Por hacer: Extrae de los ítems cada línea que contenga la cadena "spice". La coincidencia distingue entre mayúsculas y minúsculas.

Datos proporcionados:
□ □ □ □ □ □ □
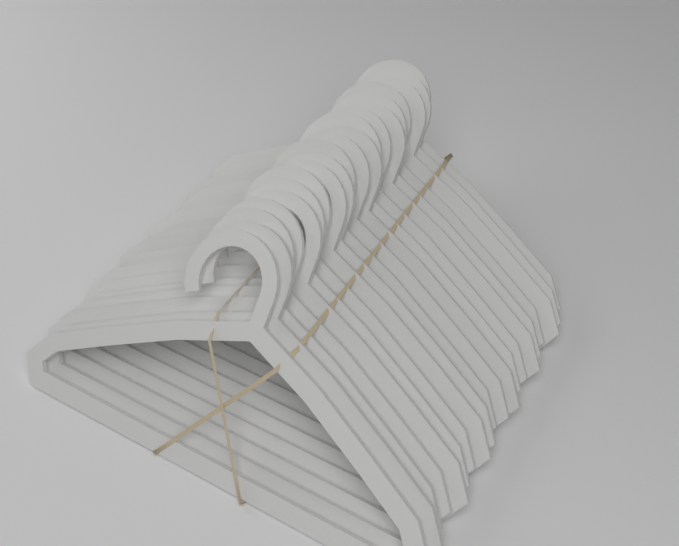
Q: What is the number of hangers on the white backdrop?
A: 20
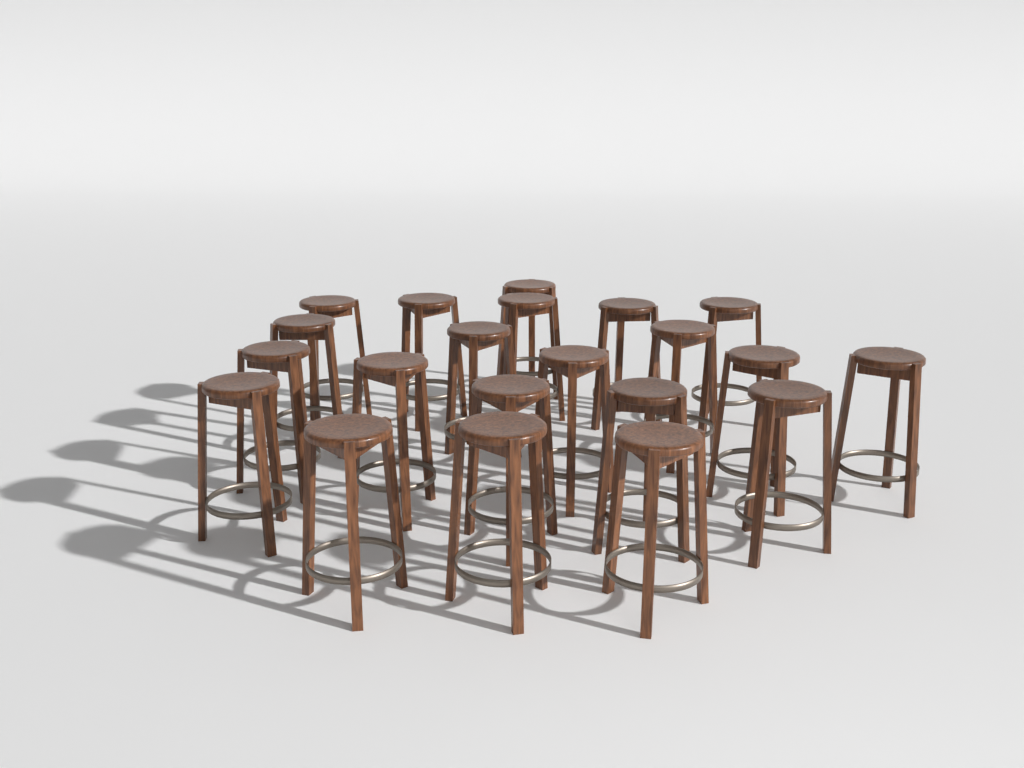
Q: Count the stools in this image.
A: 21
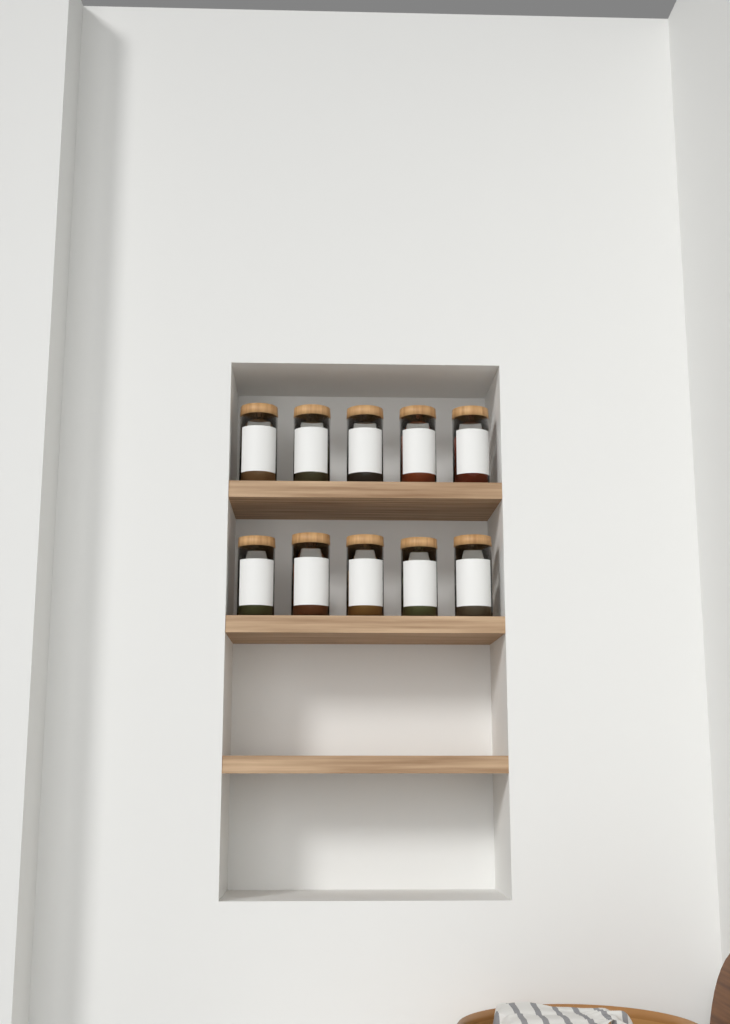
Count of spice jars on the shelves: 10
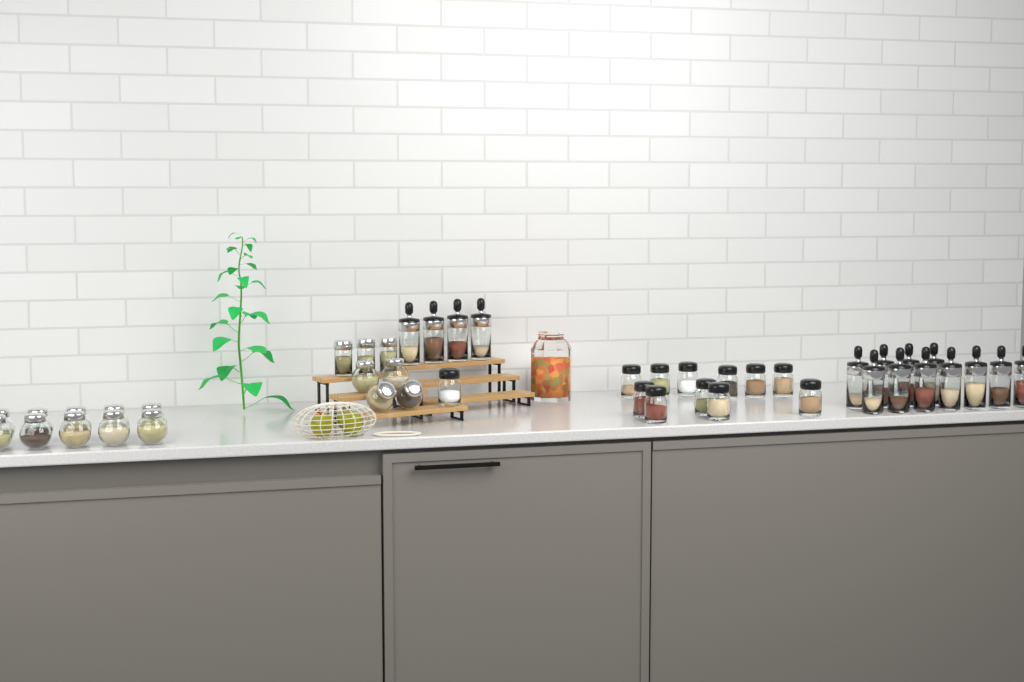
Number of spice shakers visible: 12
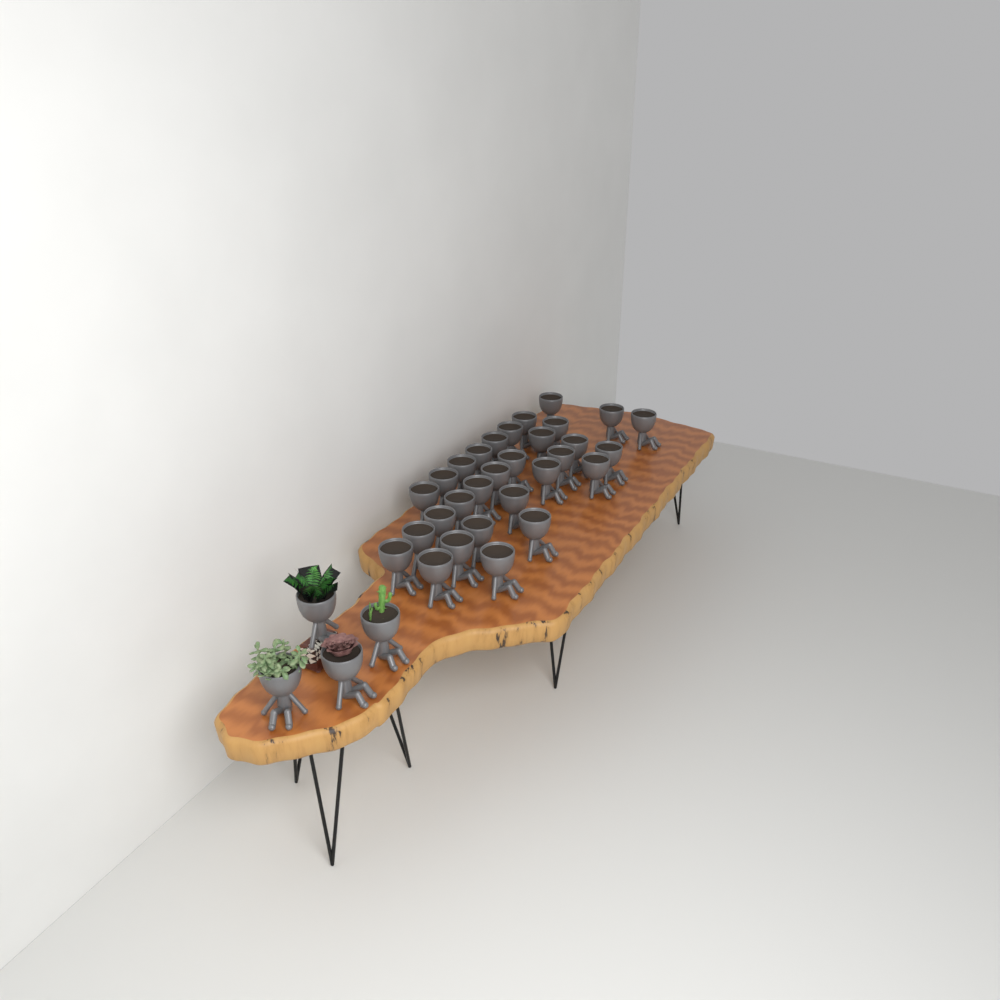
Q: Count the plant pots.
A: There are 34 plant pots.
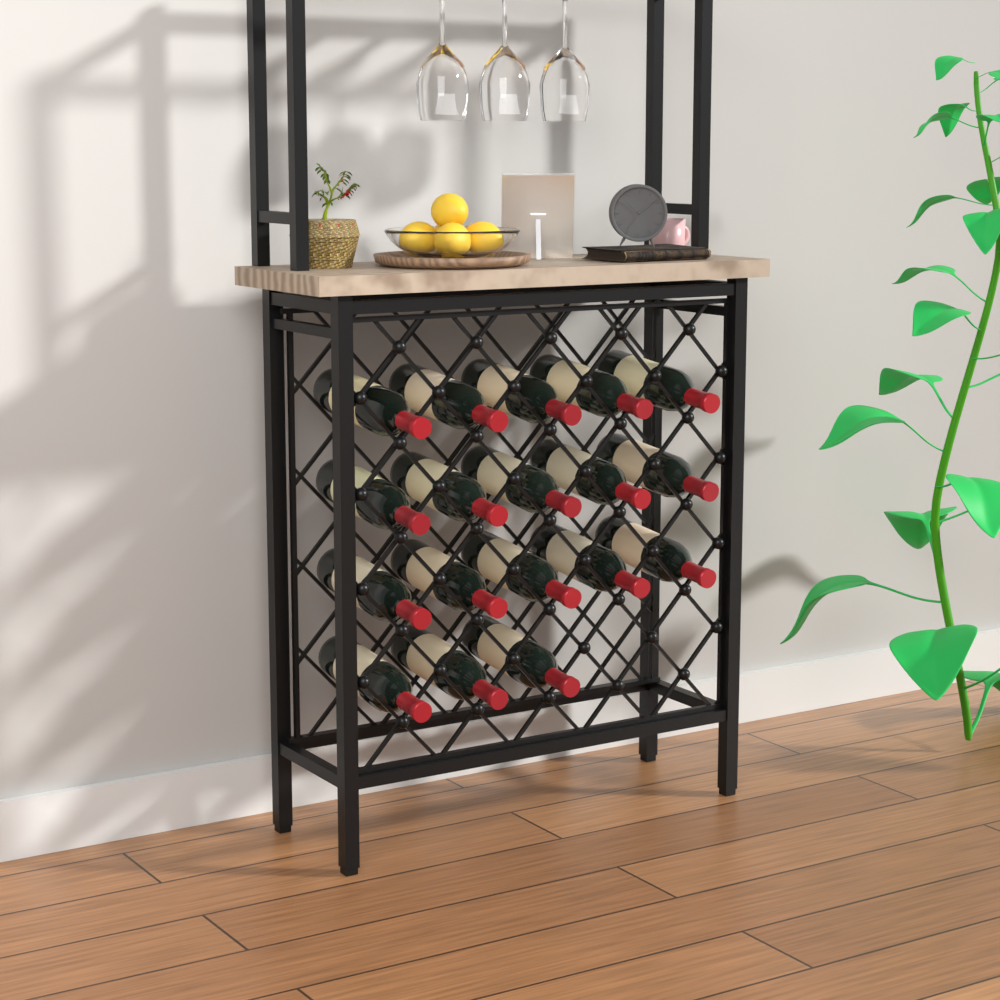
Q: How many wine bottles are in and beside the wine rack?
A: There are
□ □ □ □ □ □ □
Resultado:
Count of spice jars on the shelves: 10
Number of spice shakers visible: 12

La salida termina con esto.